While a majority of people would agree that masturbation is not acceptable in public places, it can still be tricky to draw boundaries between sexual acts and acts of physical affection, especially when performed in collective spaces.
PDA (as public display of affection is often called here) has a long and convoluted history in India, a country dogged with the cliché of giving the world the Kamasutra – an ancient book on erotic love – while frowning upon onscreen kisses.
In 1981, when then Prince Charles visited a film set in India, actress Padmini Kolhapure welcomed him with a garland and an unscripted kiss on the cheek. That made her famous as “the woman who kissed Prince Charles”, though she said in an interview years later that “it was no big deal”.
But it could have been. In 2007, when Hollywood superstar Richard Gere gave Bollywood actress Shilpa Shetty a peck on the cheek at an AIDS awareness event, he was accused of insulting Indian culture.
Gere claimed he was trying to send the message that kissing was safe, but a case was registered against Shetty for performing an “offensive act” in public.
When Shetty was finally cleared of charges in 2022, the court said it seemed that she had been a “victim of alleged acts” of Gere.
Over the past few years, onscreen kisses and acts of intimacy have become more common in Indian films and web shows.
But in a country as populous as India – where most young people still live with their families – privacy is always an issue.
Couples seek out moments of romantic togetherness in gardens, parks and even in ancient monuments.
In Kolkata, the grounds of the grand marble edifice to Queen Victoria have traditionally been a haven for courting couples. After dark, the police routinely blow the whistle to disperse couples sitting behind bushes, all under the stony gaze of the monarch who gave the world Victorian morals.
But couples who try to get close in private run into other roadblocks – some hotels in the country even insist on seeing marriage certificates before renting out rooms to couples.
Ironically, same-sex couples often do not face the same problem in renting a hotel room that a heterosexual couple might. Men holding hands or walking with their arms around each other has never raised eyebrows in India the way it does in the West. Indians have been touchy-feely in public, even if they frown on PDA between a man and a woman.
Section 294 of the Indian Penal Code punishes anyone causing annoyance to others in a public place by obscene acts, including obscene songs or ballads.
But the problem lies in the definition of obscenity itself.
The great Urdu writer Saadat Hasan Manto was charged with obscenity six times, both in British and independent India.
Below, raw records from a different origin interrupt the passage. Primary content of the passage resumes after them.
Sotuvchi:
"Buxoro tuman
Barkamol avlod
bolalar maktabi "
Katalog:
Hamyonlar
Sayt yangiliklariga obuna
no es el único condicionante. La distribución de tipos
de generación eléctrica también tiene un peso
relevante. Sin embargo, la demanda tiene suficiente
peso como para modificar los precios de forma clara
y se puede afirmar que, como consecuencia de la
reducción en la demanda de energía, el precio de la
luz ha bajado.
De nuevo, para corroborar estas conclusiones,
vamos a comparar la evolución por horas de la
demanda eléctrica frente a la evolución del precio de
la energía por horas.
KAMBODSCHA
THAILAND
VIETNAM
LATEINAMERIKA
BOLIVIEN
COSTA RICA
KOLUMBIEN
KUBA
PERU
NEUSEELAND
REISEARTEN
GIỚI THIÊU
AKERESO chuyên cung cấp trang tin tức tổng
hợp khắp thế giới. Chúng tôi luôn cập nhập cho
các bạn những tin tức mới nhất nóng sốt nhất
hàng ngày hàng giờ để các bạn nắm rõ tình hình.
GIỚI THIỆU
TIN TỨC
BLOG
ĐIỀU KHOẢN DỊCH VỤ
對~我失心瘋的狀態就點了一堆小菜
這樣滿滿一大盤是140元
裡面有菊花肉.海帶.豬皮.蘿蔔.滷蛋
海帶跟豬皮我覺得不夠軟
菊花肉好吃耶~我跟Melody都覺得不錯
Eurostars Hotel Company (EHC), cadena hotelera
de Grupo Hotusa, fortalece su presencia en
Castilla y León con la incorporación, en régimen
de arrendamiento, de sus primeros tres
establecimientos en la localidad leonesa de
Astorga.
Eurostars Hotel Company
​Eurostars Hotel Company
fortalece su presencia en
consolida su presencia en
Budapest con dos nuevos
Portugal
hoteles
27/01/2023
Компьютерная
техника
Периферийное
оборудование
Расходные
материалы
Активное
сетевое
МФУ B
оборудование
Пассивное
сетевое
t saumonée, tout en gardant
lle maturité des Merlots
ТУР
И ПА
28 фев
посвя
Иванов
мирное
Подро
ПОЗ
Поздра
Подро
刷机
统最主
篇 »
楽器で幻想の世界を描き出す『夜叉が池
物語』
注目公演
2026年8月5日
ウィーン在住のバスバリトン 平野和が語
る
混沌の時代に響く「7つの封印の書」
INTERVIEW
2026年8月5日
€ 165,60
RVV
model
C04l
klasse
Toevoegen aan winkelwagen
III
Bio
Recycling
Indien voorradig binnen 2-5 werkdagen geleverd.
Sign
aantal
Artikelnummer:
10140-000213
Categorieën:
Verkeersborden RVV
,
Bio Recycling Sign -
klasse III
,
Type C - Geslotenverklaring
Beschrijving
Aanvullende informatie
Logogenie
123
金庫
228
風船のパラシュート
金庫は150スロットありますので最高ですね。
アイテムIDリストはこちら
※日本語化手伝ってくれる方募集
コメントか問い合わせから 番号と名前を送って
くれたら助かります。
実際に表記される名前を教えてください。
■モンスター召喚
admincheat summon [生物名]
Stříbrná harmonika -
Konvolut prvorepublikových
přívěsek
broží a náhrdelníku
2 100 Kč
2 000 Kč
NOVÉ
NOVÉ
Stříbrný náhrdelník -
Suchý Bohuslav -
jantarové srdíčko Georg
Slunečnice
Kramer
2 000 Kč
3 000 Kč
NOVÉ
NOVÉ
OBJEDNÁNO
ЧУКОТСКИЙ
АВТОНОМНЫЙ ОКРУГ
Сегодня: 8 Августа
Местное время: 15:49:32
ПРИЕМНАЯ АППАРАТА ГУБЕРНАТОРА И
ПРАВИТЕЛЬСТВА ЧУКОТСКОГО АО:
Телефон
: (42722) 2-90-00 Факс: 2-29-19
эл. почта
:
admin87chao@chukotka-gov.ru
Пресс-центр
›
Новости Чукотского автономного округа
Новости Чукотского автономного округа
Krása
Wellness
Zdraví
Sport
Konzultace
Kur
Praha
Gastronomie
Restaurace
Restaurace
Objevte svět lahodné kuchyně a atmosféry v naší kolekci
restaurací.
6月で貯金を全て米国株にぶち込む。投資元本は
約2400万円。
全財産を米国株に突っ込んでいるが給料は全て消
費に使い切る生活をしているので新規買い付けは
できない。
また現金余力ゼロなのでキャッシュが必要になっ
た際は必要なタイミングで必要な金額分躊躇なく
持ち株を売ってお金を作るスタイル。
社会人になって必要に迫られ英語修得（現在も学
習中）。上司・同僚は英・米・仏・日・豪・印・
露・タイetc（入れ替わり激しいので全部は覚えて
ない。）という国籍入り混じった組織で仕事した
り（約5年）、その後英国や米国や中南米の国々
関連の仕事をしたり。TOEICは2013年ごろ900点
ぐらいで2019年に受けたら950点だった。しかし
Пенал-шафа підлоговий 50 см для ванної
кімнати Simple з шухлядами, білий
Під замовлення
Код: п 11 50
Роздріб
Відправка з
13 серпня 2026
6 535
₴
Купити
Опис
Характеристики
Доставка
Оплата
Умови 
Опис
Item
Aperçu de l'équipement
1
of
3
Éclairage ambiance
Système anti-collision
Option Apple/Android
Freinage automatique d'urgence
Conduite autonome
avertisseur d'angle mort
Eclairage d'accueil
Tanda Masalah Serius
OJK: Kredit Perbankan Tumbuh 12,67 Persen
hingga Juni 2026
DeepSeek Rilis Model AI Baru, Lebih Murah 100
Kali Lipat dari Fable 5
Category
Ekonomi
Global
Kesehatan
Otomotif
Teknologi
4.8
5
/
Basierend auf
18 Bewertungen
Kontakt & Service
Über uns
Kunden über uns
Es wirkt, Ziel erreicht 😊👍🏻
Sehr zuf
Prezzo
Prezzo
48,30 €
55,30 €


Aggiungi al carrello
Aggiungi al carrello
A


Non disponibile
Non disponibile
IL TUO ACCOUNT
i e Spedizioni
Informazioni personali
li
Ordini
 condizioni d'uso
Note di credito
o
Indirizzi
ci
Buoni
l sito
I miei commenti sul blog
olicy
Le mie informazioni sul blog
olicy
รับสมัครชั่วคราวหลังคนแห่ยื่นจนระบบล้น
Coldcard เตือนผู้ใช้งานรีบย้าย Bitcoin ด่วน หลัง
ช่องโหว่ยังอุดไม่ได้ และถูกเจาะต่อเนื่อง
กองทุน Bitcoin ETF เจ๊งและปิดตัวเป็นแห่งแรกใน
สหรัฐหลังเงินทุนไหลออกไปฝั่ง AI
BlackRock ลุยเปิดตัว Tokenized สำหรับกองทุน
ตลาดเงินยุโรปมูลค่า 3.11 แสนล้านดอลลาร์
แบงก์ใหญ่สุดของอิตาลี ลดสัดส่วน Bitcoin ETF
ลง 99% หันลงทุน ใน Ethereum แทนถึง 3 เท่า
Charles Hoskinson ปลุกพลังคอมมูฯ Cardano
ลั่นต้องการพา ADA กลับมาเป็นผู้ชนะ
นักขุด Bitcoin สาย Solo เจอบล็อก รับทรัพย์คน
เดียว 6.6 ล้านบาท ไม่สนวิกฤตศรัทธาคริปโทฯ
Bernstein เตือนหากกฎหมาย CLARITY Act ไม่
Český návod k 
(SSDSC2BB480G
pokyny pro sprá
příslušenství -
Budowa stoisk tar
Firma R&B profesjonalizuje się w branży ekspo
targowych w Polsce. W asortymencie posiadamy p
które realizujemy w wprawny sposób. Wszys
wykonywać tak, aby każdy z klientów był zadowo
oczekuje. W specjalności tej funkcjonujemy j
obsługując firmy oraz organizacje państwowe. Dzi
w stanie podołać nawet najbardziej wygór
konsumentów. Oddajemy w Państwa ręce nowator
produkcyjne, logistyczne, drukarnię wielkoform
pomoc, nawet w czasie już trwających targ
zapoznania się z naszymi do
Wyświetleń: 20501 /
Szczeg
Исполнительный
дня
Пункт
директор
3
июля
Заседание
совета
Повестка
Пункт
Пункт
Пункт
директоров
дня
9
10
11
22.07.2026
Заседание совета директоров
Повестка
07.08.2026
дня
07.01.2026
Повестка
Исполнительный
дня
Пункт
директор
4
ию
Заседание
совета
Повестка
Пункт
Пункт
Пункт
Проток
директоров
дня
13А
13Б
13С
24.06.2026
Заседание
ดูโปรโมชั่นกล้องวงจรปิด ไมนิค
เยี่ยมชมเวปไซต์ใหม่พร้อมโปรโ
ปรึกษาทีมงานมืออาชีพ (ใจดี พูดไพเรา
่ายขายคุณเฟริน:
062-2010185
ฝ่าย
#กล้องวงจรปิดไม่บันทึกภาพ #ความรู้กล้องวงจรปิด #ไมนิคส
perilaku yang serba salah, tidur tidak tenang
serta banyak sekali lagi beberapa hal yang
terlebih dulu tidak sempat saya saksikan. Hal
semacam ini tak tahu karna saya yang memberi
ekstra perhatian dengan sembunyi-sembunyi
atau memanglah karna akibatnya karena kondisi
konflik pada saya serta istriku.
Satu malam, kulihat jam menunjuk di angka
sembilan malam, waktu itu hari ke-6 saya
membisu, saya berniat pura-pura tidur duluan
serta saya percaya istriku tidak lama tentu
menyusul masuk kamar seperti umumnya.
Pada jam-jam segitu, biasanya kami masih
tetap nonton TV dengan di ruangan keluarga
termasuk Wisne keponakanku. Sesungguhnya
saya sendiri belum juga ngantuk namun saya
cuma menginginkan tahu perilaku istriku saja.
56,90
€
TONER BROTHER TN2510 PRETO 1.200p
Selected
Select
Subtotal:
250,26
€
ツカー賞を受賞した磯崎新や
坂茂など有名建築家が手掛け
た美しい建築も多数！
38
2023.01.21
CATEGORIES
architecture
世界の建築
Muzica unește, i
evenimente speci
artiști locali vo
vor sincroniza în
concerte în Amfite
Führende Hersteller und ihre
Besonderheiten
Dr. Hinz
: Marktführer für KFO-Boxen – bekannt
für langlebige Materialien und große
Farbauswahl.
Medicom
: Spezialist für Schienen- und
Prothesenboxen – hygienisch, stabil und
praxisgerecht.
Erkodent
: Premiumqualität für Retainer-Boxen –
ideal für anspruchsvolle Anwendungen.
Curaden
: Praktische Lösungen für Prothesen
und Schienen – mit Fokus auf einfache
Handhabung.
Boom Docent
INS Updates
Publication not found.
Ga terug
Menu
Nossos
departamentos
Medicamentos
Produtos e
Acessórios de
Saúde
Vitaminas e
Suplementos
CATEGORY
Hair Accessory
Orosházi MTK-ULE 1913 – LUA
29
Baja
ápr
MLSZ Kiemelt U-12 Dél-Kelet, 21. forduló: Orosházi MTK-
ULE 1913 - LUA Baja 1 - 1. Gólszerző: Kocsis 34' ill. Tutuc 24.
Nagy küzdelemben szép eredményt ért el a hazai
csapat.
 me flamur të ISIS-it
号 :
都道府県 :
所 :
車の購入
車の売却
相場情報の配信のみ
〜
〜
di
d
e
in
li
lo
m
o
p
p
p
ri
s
In 2017, actor Milind Soman was charged under Section 294 after he posted a picture of himself running naked on the beach to mark his 55th birthday.
Earlier this year, the idea of obscenity in India even became the subject of an acclaimed off-Broadway play, Public Obscenities, which explores queer relationships in Kolkata.
The title draws from Section 292 of the Indian Penal Code. Its playwright Shayok Misha Chowdhury said in an interview that he was intrigued by what constitutes obscenity under the law, “what it considered taboo and what is declared erotic” and the “porosity of what is private and what is public”.
While celebrity cases grab eyeballs, PDA has always been a battleground for young people trying to assert their freedoms against sections of the population that are opposed to the practice.
It has led to vigilantism during Valentine’s Day and also counter protests such as the “Celebrating Love” event held by students at the engineering institute IIT-Madras in Chennai city to oppose moral policing.
Several court judgements have ruled that kissing in public is not an obscene act per se. A lawyer defending a married couple in 2008 said it can only be obscene if it “encourages depravity or annoys the public”.
But it’s tricky to legally draw that line. As lawyer Saurabh Kirpal observes in the anthology Sex and the Supreme Court: “The law is shaped by society and in turn shapes it… The problem with changing the law is that the law is framed by the very people who represent society.”
That leads us right back to the Delhi Metro, where one person’s PDA might well be public obscenity for another.